**Available data:**
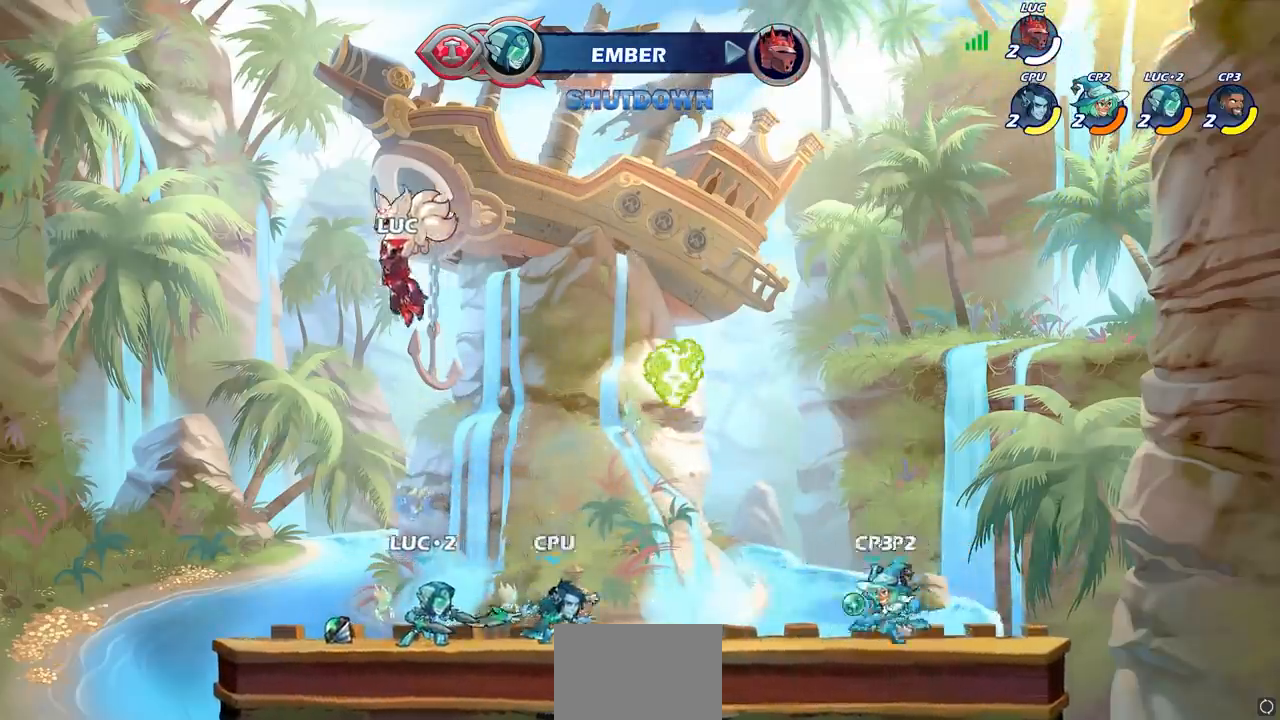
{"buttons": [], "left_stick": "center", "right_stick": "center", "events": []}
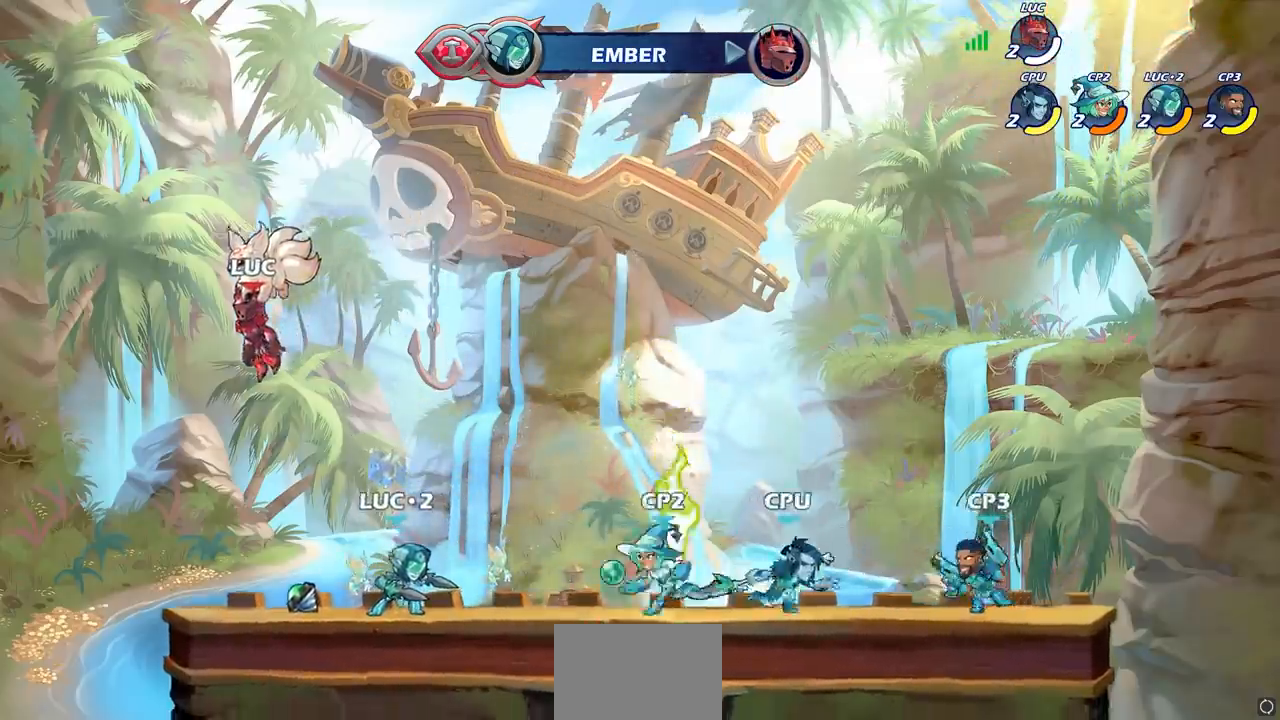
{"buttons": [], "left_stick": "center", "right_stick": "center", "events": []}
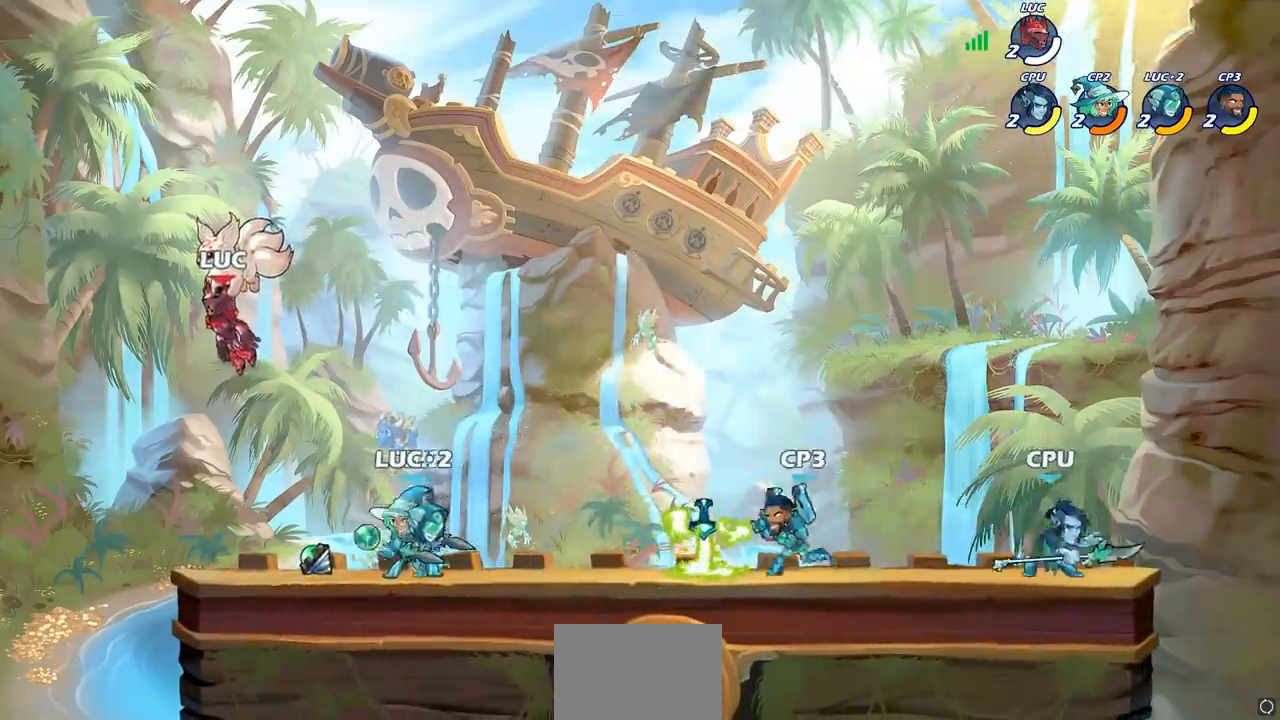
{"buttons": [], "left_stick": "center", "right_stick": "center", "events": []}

**Task details:** Please return the lines above exactly, with the pictures omitted.

**Task answer:**
{"buttons": [], "left_stick": "center", "right_stick": "center", "events": []}
{"buttons": [], "left_stick": "center", "right_stick": "center", "events": []}
{"buttons": [], "left_stick": "center", "right_stick": "center", "events": []}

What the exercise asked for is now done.